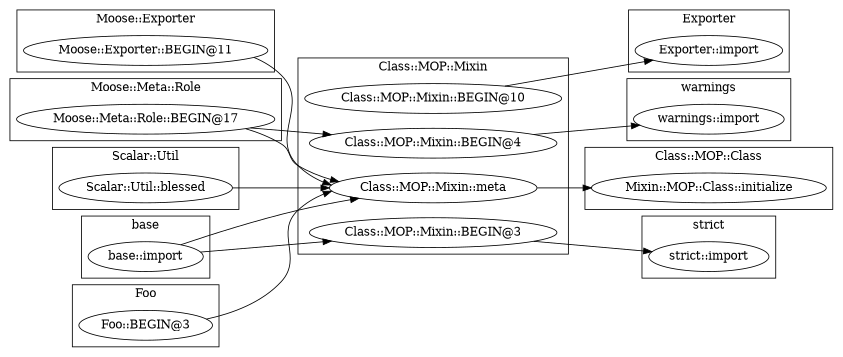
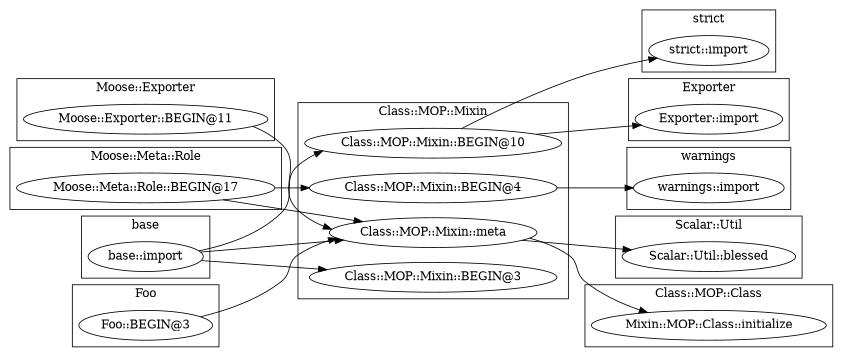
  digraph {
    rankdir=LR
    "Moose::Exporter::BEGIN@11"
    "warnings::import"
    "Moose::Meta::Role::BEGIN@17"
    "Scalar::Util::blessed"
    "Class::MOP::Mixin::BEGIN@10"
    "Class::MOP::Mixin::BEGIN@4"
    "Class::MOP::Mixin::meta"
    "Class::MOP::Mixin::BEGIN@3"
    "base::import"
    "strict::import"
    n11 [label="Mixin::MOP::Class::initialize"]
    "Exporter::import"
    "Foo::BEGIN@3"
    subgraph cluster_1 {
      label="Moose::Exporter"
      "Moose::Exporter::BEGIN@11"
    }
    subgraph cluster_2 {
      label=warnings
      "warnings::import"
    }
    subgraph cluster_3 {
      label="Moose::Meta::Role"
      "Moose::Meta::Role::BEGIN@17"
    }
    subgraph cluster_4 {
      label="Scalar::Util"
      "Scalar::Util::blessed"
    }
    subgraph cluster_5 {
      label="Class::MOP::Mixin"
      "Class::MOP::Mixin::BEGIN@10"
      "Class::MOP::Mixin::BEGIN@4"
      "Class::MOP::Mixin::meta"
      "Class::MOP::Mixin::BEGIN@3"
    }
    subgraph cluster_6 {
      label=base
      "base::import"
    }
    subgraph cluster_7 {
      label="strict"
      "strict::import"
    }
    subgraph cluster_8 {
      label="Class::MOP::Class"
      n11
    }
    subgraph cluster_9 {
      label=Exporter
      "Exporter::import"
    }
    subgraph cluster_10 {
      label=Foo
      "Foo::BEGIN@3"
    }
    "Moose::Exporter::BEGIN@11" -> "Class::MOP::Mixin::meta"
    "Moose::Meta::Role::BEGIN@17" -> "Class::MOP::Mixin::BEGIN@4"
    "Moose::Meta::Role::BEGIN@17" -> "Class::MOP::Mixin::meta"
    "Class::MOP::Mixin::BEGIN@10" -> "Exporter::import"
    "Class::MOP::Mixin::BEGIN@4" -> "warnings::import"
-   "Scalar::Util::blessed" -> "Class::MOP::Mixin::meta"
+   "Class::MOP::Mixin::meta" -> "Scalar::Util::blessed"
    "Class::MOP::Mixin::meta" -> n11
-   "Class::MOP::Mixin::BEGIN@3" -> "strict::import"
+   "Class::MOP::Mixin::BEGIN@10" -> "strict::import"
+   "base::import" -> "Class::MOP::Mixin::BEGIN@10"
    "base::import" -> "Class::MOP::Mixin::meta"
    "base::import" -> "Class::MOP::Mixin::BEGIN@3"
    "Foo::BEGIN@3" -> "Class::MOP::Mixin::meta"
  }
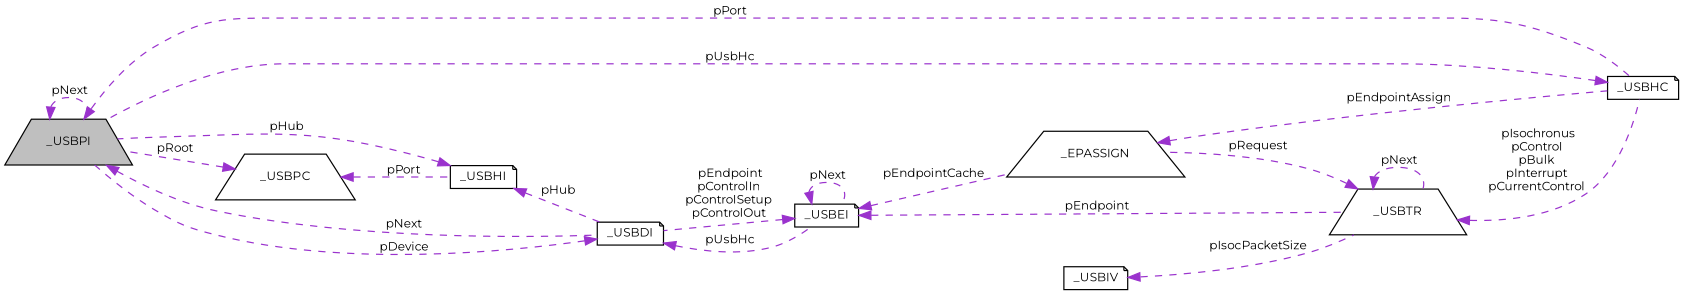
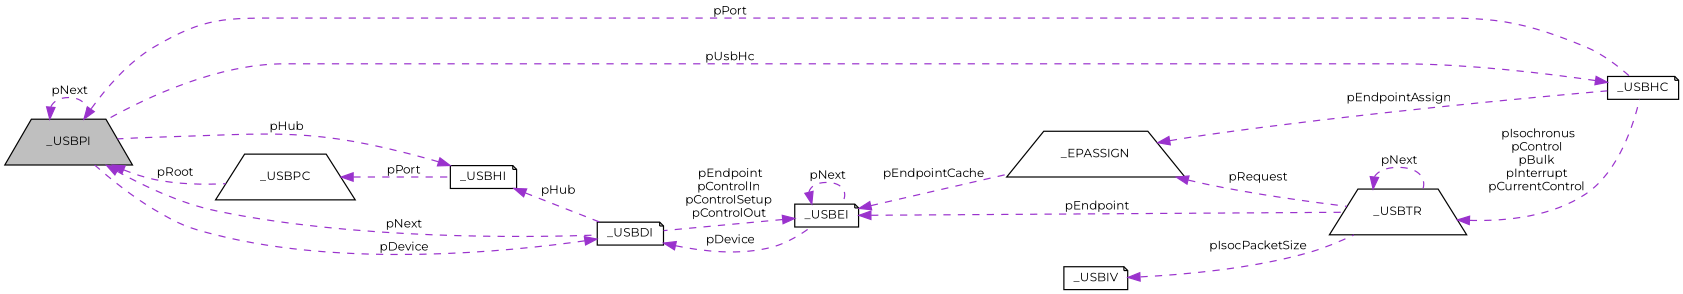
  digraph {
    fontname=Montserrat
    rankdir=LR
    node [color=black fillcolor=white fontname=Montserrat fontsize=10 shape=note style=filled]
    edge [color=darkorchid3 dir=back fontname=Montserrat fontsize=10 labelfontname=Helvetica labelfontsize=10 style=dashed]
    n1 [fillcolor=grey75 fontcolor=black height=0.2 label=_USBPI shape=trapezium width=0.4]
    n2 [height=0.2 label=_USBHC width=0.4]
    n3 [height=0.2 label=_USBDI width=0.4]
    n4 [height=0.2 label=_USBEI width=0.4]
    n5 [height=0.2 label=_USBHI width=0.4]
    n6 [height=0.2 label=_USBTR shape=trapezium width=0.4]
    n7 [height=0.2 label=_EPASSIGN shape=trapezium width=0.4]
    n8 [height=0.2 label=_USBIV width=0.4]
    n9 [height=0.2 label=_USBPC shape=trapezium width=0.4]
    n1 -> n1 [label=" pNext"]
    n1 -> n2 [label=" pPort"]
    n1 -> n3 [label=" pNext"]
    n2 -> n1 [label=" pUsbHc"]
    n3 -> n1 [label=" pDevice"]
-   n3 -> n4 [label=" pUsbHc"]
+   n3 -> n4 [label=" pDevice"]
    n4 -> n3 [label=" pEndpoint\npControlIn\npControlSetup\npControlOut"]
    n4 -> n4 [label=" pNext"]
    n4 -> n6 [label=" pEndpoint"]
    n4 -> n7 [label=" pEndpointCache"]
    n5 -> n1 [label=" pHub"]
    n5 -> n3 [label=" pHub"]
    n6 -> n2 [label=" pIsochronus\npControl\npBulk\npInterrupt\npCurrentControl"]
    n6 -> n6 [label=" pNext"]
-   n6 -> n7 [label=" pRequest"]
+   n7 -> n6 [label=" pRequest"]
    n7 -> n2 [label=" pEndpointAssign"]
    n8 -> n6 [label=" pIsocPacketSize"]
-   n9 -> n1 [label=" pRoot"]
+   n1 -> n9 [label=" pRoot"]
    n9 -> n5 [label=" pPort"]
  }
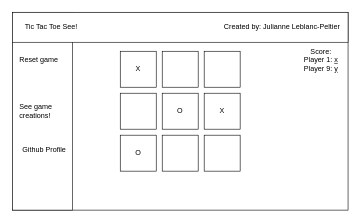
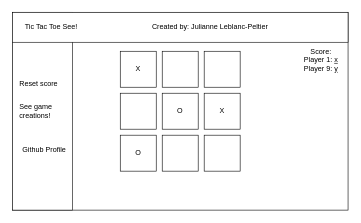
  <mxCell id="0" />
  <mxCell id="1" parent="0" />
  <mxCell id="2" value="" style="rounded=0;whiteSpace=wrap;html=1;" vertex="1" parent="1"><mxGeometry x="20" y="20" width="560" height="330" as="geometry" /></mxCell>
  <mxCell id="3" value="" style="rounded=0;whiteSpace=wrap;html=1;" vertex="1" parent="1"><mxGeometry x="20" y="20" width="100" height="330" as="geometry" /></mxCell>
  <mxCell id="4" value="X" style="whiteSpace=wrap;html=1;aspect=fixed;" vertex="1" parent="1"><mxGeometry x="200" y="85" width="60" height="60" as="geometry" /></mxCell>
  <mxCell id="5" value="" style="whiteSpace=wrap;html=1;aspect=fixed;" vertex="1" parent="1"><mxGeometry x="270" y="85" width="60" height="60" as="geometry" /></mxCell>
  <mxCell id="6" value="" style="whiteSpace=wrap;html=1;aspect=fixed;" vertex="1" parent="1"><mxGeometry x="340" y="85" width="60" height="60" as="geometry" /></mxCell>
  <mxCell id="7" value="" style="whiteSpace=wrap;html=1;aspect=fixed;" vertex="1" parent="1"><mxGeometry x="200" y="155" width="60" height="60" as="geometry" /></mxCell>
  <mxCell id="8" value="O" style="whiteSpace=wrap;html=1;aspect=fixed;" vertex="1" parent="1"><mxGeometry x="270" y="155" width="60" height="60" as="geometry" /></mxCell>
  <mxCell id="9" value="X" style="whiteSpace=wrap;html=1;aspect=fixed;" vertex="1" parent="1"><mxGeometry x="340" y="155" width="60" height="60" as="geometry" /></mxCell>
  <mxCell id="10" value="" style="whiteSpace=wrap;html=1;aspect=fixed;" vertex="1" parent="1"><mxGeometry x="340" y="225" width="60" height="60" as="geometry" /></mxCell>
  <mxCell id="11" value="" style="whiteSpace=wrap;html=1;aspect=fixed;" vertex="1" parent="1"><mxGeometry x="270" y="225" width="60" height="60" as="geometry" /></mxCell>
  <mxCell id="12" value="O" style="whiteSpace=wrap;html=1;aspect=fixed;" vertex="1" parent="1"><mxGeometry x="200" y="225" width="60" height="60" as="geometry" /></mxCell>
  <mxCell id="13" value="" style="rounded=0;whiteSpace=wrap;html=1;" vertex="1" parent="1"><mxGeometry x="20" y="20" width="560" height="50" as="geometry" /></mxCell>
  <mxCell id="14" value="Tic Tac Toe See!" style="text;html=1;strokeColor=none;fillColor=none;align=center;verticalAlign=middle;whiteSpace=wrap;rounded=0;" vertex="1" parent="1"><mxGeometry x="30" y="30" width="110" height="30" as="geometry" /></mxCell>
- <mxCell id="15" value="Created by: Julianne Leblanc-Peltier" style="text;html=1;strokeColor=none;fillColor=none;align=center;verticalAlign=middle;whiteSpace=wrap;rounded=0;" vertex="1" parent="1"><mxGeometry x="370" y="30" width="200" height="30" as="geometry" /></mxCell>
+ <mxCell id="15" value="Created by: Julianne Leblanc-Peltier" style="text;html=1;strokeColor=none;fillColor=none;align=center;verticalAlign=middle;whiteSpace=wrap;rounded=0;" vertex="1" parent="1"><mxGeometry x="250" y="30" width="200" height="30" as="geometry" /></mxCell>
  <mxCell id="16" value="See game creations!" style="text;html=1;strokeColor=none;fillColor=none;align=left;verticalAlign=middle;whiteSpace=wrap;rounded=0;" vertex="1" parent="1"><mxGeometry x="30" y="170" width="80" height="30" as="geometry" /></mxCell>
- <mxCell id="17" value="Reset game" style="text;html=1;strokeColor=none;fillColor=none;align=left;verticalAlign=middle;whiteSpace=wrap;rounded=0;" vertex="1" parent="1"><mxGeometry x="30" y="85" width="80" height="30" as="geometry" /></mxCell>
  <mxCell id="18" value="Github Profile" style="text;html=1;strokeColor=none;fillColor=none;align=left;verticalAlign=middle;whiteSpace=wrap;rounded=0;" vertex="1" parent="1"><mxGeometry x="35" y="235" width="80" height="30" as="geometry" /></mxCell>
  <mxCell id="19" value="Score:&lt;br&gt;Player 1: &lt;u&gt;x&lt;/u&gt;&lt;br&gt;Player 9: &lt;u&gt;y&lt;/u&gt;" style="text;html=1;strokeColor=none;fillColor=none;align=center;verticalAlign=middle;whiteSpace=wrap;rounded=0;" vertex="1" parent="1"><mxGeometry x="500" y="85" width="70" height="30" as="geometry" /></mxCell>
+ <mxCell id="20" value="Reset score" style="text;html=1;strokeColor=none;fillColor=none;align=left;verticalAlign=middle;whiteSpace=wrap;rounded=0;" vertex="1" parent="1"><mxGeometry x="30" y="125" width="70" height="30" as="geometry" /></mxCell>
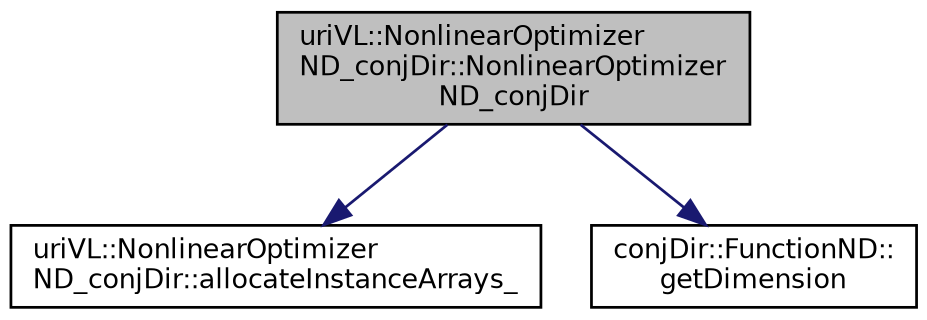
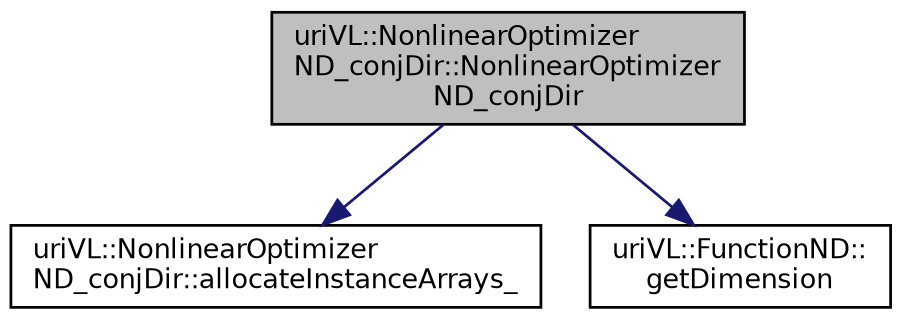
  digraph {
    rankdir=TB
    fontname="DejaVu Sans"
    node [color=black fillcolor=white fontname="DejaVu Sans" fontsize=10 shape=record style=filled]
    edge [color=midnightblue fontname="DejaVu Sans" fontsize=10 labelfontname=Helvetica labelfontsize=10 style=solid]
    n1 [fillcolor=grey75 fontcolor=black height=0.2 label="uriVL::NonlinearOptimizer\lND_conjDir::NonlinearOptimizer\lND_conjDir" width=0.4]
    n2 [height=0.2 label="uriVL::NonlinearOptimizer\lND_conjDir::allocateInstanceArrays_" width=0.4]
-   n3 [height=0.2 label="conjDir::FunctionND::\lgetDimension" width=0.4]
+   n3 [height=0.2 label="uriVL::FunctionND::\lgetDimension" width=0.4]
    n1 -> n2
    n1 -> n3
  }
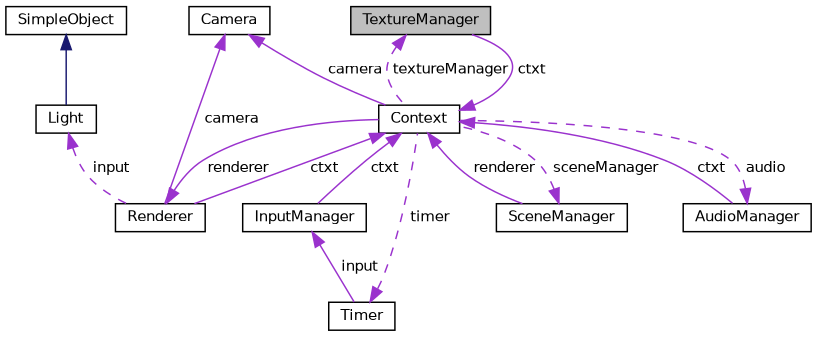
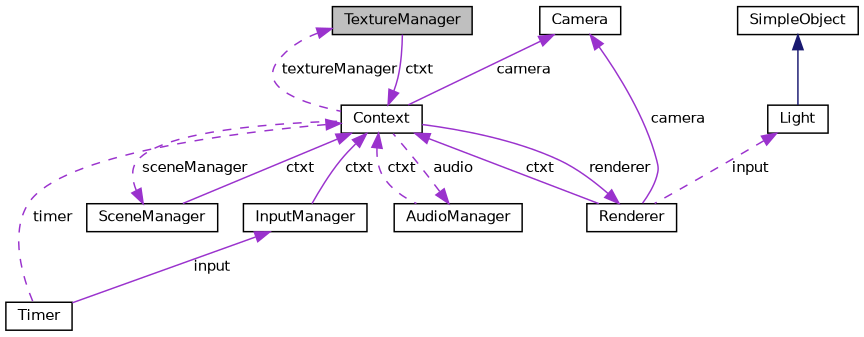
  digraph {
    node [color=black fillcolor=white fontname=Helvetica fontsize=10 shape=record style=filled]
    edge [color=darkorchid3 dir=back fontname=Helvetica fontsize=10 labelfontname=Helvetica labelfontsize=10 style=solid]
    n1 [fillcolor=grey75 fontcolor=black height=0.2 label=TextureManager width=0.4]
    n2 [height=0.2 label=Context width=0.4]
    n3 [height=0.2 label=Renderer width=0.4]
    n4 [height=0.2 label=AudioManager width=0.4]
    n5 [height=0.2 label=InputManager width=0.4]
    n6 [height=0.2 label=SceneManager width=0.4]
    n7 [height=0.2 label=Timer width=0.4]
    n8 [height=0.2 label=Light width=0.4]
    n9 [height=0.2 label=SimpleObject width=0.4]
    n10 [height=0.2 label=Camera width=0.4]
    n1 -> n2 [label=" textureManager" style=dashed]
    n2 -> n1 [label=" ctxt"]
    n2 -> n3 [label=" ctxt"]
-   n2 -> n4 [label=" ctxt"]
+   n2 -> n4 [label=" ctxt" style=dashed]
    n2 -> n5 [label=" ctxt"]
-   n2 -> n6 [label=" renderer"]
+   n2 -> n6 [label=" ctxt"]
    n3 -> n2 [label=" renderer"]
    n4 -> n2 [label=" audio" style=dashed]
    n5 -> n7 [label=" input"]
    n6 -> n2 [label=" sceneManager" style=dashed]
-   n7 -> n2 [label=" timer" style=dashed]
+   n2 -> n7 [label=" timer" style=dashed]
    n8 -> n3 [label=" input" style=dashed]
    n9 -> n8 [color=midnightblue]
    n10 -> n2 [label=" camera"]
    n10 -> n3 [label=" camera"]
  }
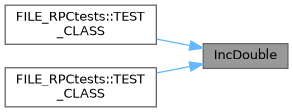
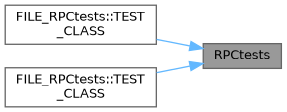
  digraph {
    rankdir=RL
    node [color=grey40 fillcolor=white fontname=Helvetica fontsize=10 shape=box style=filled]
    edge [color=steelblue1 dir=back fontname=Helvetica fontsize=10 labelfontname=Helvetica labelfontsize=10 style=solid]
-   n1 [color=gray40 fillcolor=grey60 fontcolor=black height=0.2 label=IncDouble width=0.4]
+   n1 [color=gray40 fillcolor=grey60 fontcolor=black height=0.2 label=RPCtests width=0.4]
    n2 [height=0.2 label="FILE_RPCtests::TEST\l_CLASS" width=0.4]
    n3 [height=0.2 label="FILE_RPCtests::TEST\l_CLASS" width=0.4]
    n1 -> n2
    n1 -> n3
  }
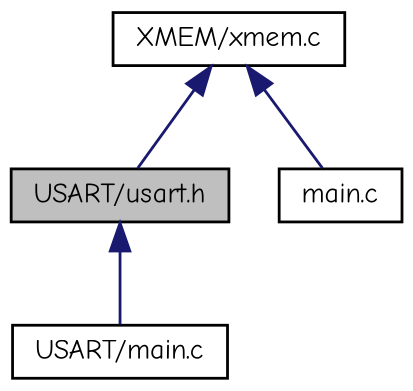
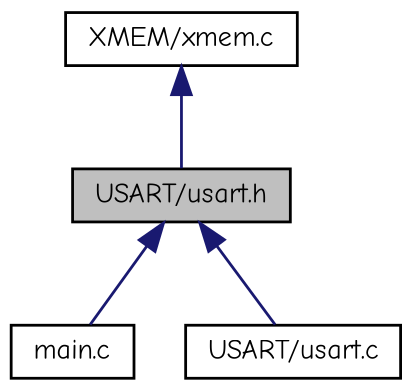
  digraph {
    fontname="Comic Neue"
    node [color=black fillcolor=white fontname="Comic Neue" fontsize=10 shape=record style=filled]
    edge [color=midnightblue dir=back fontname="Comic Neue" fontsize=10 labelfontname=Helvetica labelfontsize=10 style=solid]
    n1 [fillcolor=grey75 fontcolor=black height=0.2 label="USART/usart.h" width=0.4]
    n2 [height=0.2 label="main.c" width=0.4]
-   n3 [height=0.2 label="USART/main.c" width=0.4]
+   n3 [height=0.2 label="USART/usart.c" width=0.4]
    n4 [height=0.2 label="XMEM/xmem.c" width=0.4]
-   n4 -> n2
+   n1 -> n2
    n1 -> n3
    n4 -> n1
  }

Task objective
Retype the data from its start through the line containing "label=warnings", including both ends, and leave the pictures out of your answer.

Finished task
  digraph {
    rankdir=LR
    "Moose::Exporter::BEGIN@11"
    "warnings::import"
    "Moose::Meta::Role::BEGIN@17"
    "Scalar::Util::blessed"
    "Class::MOP::Mixin::BEGIN@10"
    "Class::MOP::Mixin::BEGIN@4"
    "Class::MOP::Mixin::meta"
    "Class::MOP::Mixin::BEGIN@3"
    "base::import"
    "strict::import"
    n11 [label="Mixin::MOP::Class::initialize"]
    "Exporter::import"
    "Foo::BEGIN@3"
    subgraph cluster_1 {
      label="Moose::Exporter"
      "Moose::Exporter::BEGIN@11"
    }
    subgraph cluster_2 {
      label=warnings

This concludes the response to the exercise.